Amgen announced TEPEZZA has been approved for the treatment of active or high clinical activity score, or CAS, Thyroid Eye Disease, or TED, by Japan’s Ministry of Health, Labour and Welfare, or MHLW. TED is a serious, progressive and potentially vision-threatening rare autoimmune disease that can cause proptosis, or eye bulging, diplopia, or double vision, eye pain, redness and swelling. There are approximately 25,000 – 35,000 people living with TED in Japan, inclusive of both active and chronic TED. TEPEZZA is now the first and only medicine approved in Japan to treat active TED. A separate trial to study the efficacy of TEPEZZA in chronic TED patients in Japan is currently ongoing.

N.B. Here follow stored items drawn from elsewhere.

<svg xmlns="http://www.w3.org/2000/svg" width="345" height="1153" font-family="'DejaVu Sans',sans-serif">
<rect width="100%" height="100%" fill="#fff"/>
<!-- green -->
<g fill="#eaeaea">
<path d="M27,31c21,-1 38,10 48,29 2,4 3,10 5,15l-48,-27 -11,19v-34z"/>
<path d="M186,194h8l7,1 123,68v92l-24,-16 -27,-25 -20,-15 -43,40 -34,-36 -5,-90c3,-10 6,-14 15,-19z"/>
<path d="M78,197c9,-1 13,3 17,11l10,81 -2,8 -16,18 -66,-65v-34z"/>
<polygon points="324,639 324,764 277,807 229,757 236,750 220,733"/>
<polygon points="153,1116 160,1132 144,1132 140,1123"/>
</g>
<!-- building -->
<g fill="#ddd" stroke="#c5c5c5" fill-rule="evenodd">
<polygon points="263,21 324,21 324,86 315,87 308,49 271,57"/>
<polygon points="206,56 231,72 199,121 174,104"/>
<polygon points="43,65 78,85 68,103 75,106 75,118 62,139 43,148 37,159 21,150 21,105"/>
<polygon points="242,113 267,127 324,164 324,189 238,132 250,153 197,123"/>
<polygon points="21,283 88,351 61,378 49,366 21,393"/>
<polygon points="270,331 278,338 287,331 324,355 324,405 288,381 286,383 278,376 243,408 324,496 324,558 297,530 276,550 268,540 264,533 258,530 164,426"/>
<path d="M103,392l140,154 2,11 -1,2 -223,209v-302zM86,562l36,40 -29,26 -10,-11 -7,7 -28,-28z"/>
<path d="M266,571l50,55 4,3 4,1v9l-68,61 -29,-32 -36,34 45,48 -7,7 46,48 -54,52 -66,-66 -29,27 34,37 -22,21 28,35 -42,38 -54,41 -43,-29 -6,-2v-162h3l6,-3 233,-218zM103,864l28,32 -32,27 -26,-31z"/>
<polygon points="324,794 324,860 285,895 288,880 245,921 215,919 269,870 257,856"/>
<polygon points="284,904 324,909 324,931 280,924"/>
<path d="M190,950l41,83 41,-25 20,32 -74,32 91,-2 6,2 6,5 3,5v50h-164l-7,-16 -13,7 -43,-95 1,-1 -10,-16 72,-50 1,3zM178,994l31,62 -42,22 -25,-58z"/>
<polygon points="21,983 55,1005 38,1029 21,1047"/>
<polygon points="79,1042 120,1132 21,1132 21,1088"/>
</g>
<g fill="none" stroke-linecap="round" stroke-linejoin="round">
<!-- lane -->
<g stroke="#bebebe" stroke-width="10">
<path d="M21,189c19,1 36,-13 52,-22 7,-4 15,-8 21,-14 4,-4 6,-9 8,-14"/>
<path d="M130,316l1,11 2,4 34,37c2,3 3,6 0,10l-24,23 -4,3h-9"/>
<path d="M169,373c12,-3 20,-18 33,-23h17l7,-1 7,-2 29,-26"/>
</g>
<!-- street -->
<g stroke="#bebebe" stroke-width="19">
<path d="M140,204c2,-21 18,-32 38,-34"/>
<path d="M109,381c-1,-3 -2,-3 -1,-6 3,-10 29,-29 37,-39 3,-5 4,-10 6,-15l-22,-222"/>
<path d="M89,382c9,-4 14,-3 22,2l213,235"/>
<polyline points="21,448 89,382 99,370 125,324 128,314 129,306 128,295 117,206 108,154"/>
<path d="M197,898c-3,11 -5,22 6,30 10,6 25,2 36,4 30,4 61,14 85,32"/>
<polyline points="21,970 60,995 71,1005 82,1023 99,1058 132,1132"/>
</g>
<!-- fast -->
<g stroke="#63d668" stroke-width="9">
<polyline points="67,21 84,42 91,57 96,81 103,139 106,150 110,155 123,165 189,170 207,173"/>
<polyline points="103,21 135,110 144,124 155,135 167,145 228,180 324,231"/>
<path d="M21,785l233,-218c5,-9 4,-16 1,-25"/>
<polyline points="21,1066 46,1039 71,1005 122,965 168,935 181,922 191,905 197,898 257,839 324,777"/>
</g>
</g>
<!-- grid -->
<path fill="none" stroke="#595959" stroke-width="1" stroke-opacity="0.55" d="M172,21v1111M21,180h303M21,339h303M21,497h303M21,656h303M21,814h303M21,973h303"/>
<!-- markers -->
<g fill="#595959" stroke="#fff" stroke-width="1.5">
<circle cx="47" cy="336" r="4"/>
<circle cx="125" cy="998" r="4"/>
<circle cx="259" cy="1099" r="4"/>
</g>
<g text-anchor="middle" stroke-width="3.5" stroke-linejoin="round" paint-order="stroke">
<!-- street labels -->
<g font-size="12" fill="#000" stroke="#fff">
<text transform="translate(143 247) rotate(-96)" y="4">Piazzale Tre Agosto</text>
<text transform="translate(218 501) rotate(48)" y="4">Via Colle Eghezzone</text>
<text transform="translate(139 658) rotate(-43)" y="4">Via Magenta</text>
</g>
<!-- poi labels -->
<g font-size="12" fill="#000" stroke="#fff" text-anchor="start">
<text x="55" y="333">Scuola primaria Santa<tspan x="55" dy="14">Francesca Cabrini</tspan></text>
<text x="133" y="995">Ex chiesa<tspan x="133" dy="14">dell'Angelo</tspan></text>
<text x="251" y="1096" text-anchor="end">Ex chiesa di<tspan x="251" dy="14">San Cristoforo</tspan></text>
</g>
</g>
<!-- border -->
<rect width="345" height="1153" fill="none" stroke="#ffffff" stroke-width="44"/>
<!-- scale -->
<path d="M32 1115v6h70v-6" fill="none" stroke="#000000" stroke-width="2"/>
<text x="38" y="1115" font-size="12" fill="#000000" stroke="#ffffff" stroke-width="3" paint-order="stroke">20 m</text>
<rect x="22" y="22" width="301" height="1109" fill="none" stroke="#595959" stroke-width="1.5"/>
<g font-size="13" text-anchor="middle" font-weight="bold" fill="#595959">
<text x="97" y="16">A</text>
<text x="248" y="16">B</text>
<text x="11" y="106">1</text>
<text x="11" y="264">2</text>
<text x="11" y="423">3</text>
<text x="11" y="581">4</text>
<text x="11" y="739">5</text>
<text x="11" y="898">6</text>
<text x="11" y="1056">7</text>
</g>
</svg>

TEPEZZA received orphan drug designation in Japan, which provided a nine-month regulatory review period compared to the standard 12-month review. The approval was based on the positive results of OPTIC-J, a Phase 3 randomized, double-masked, placebo-controlled, parallel-group, multicenter study evaluating the efficacy, tolerability and safety of TEPEZZA in the treatment of patients with active TED in Japan. The primary endpoint in the trial was met, as 89% of patients treated with TEPEZZA had a clinically meaningful improvement in proptosis compared with placebo at week 24.